Segment Start: Data for the task

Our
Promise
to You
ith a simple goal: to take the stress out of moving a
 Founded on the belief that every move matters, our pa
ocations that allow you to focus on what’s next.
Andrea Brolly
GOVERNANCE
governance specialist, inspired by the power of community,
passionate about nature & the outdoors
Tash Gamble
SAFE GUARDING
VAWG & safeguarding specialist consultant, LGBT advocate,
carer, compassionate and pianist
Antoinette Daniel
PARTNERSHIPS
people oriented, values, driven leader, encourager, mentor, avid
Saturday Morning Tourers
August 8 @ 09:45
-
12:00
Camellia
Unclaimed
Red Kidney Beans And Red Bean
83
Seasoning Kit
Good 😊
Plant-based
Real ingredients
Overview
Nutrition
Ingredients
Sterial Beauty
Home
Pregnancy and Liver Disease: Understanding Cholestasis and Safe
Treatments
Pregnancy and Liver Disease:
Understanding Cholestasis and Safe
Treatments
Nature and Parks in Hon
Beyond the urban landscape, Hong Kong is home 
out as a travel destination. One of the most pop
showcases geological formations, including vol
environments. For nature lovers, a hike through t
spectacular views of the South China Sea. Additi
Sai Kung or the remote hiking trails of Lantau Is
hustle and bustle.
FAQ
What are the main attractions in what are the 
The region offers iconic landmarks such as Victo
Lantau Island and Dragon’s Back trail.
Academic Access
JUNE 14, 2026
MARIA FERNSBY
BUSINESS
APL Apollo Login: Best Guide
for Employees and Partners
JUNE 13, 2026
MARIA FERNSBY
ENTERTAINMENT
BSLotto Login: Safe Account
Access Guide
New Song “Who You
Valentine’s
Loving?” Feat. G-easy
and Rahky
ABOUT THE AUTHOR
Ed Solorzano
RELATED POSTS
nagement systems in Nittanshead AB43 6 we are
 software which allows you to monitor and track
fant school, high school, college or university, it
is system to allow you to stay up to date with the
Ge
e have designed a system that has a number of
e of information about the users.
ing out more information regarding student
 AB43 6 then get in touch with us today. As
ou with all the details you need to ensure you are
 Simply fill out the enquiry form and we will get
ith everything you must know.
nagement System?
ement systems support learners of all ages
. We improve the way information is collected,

Segment End: Data for the task

Repeat the whole listing above without any change.

_Result of the task:_
Our
Promise
to You
ith a simple goal: to take the stress out of moving a
 Founded on the belief that every move matters, our pa
ocations that allow you to focus on what’s next.
Andrea Brolly
GOVERNANCE
governance specialist, inspired by the power of community,
passionate about nature & the outdoors
Tash Gamble
SAFE GUARDING
VAWG & safeguarding specialist consultant, LGBT advocate,
carer, compassionate and pianist
Antoinette Daniel
PARTNERSHIPS
people oriented, values, driven leader, encourager, mentor, avid
Saturday Morning Tourers
August 8 @ 09:45
-
12:00
Camellia
Unclaimed
Red Kidney Beans And Red Bean
83
Seasoning Kit
Good 😊
Plant-based
Real ingredients
Overview
Nutrition
Ingredients
Sterial Beauty
Home
Pregnancy and Liver Disease: Understanding Cholestasis and Safe
Treatments
Pregnancy and Liver Disease:
Understanding Cholestasis and Safe
Treatments
Nature and Parks in Hon
Beyond the urban landscape, Hong Kong is home 
out as a travel destination. One of the most pop
showcases geological formations, including vol
environments. For nature lovers, a hike through t
spectacular views of the South China Sea. Additi
Sai Kung or the remote hiking trails of Lantau Is
hustle and bustle.
FAQ
What are the main attractions in what are the 
The region offers iconic landmarks such as Victo
Lantau Island and Dragon’s Back trail.
Academic Access
JUNE 14, 2026
MARIA FERNSBY
BUSINESS
APL Apollo Login: Best Guide
for Employees and Partners
JUNE 13, 2026
MARIA FERNSBY
ENTERTAINMENT
BSLotto Login: Safe Account
Access Guide
New Song “Who You
Valentine’s
Loving?” Feat. G-easy
and Rahky
ABOUT THE AUTHOR
Ed Solorzano
RELATED POSTS
nagement systems in Nittanshead AB43 6 we are
 software which allows you to monitor and track
fant school, high school, college or university, it
is system to allow you to stay up to date with the
Ge
e have designed a system that has a number of
e of information about the users.
ing out more information regarding student
 AB43 6 then get in touch with us today. As
ou with all the details you need to ensure you are
 Simply fill out the enquiry form and we will get
ith everything you must know.
nagement System?
ement systems support learners of all ages
. We improve the way information is collected,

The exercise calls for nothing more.